Open /etc/rsyslog.conf with a text editor, and append the following template before the GLOBAL DIRECTIVES block:
$template RemoteLogs,"/var/log/%HOSTNAME%/%PROGRAMNAME%.log" *
*.* ?RemoteLogs
& ~
This template needs a little explanation. The $template RemoteLogs directive ("RemoteLogs" string can be changed to any other descriptive name) forces rsyslog daemon to write log messages to separate local log files in /var/log/, where log file names are defined based on the hostname of the remote sending machine as well as the remote application that generated the logs. The second line ("*.* ?RemoteLogs") implies that we apply RemoteLogs template to all received logs.
The "& ~" sign represents a redirect rule, and is used to tell rsyslog daemon to stop processing log messages further, and not write them locally. If this redirection is not used, all the remote messages would be also written on local log files besides the log files described above, which means they would practically be written twice. Another consequence of using this rule is that the syslog server‘s own log messages would only be written to dedicated files named after machine‘s hostname.

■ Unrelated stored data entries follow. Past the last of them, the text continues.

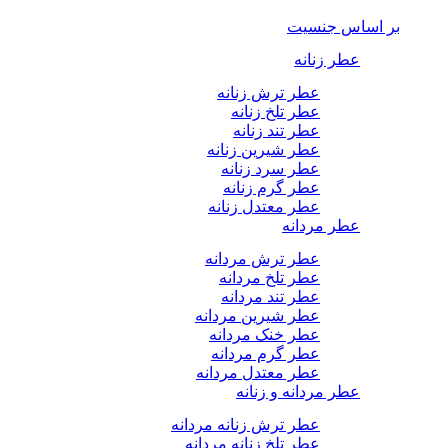
بر اساس جنسیت
عطر زنانه
عطر ترش زنانه
عطر تلخ زنانه
عطر تند زنانه
عطر شیرین زنانه
عطر سرد زنانه
عطر گرم زنانه
عطر معتدل زنانه
عطر مردانه
عطر ترش مردانه
عطر تلخ مردانه
عطر تند مردانه
عطر شیرین مردانه
عطر خنک مردانه
عطر گرم مردانه
عطر معتدل مردانه
عطر مردانه و زنانه
عطر ترش زنانه مردانه
عطر تلخ زنانه مردانه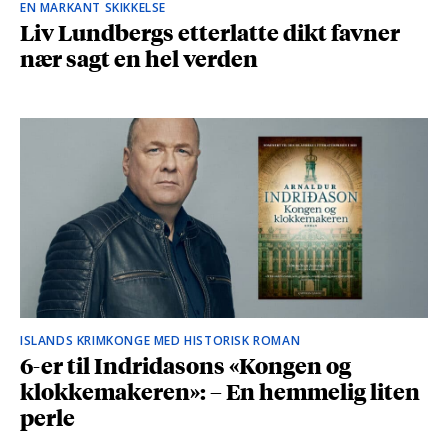
EN MARKANT SKIKKELSE
Liv Lundbergs etterlatte dikt favner
nær sagt en hel verden
ISLANDS KRIMKONGE MED HISTORISK ROMAN
6-er til Indridasons «Kongen og
klokkemakeren»: – En hemmelig liten
perle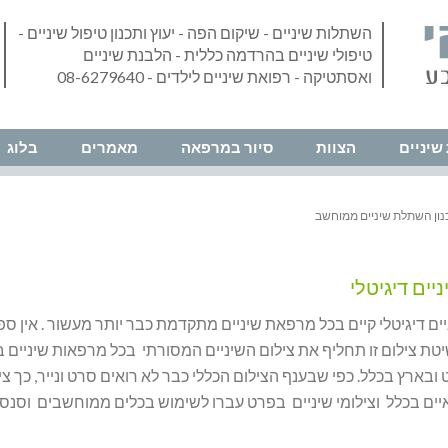
השתלות שיניים - שיקום הפה - יעוץ ותכנון טיפול שיניים -
טיפולי שיניים בהרדמה כללית - הלבנת שיניים
ואסתטיקה - רפואת שיניים לילדים - 08-6279640
שיניים
הצוות
סיור במרפאה
מאמרים
בלוג
נון השתלת שיניים ממוחשב
יים דיגיטלי
ים דיגיטלי קיים בכל מרפאת שיניים מתקדמת כבר יותר מעשור . אין ספ
טת צילום זו תחליף את צילום השיניים המסורתי בכל מרפאות שיניים 
בארץ בכלל. כפי שבענף הצילום הכללי כבר לא רואים סרט ונייר, כך צי
יים בכלל וצילומי שיניים בפרט עברו לשימוש בכלים ממוחשבים וסנסו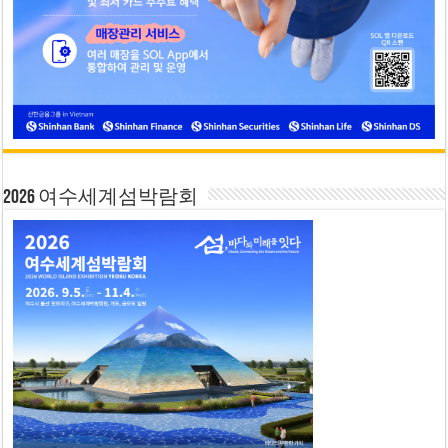
2026 여수세계섬박람회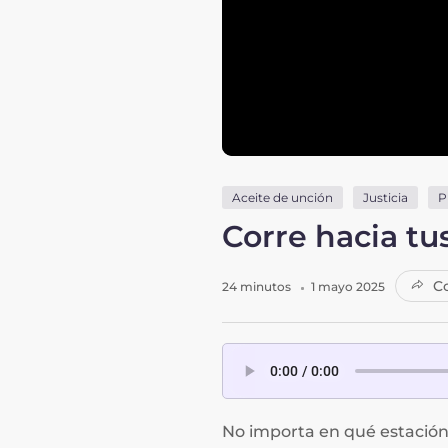
Aceite de unción
Justicia
P
Corre hacia tu
Co
24 minutos
1 mayo 2025
No importa en qué estación 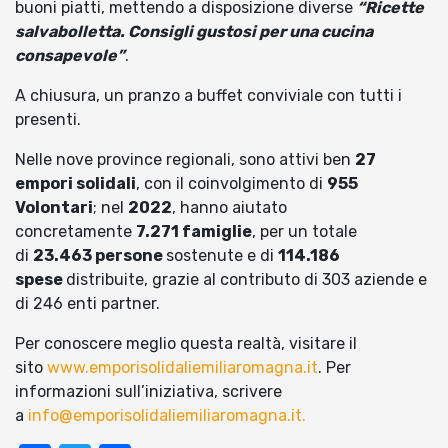
buoni piatti, mettendo a disposizione diverse
“Ricette
salvabolletta. Consigli gustosi per una cucina
consapevole”
.
A chiusura, un pranzo a buffet conviviale con tutti i
presenti.
Nelle nove province regionali, sono attivi ben
27
empori solidali
, con il coinvolgimento di
955
Volontari
; nel
2022
, hanno aiutato
concretamente
7.271 famiglie
, per un totale
di
23.463 persone
sostenute e di
114.186
spese
distribuite, grazie al contributo di 303 aziende e
di 246 enti partner.
Per conoscere meglio questa realtà, visitare il
sito
www.emporisolidaliemiliaromagna.it
. Per
informazioni sull’iniziativa, scrivere
a
info@emporisolidaliemiliaromagna.it.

If you want, you can direct log messages with a specific facility or severity level to this new template using the following schema.
[facility-level].[severity-level] ?RemoteLogs
For example:
Direct all internal authentication messages of all priority levels to RemoteLogs template:
authpriv.* ?RemoteLogs
Direct informational messages generated by all system processes, except mail, authentication and cron messages to RemoteLogs template:
*.info,mail.none,authpriv.none,cron.none ?RemoteLogs
If we want all received messages from remote clients written to a single file named after their IP address, you can use the following template. We assign a new name "IpTemplate" to this template.
$template IpTemplate,"/var/log/%FROMHOST-IP%.log" *.* ?IpTemplate & ~
After we have enabled rsyslog daemon and edited its configuration file, we need to restart the daemon.
$ sudo service rsyslog restart
We can verify that rsyslog daemon is functional by using netstat command.
$ sudo netstat -tulpn | grep rsyslog
The output may look like the following:
tcp 0 0 0.0.0.0:514 0.0.0.0:* LISTEN 3267/rsyslogd
tcp6 0 0 :::514 :::* LISTEN 3267/rsyslogd
udp 0 0 0.0.0.0:514 0.0.0.0:* 3267/rsyslogd
udp6 0 0 :::514 :::* 3267/rsyslogd
Step Four: Check Log File
If you receive remote log file, it should be located at /var/log.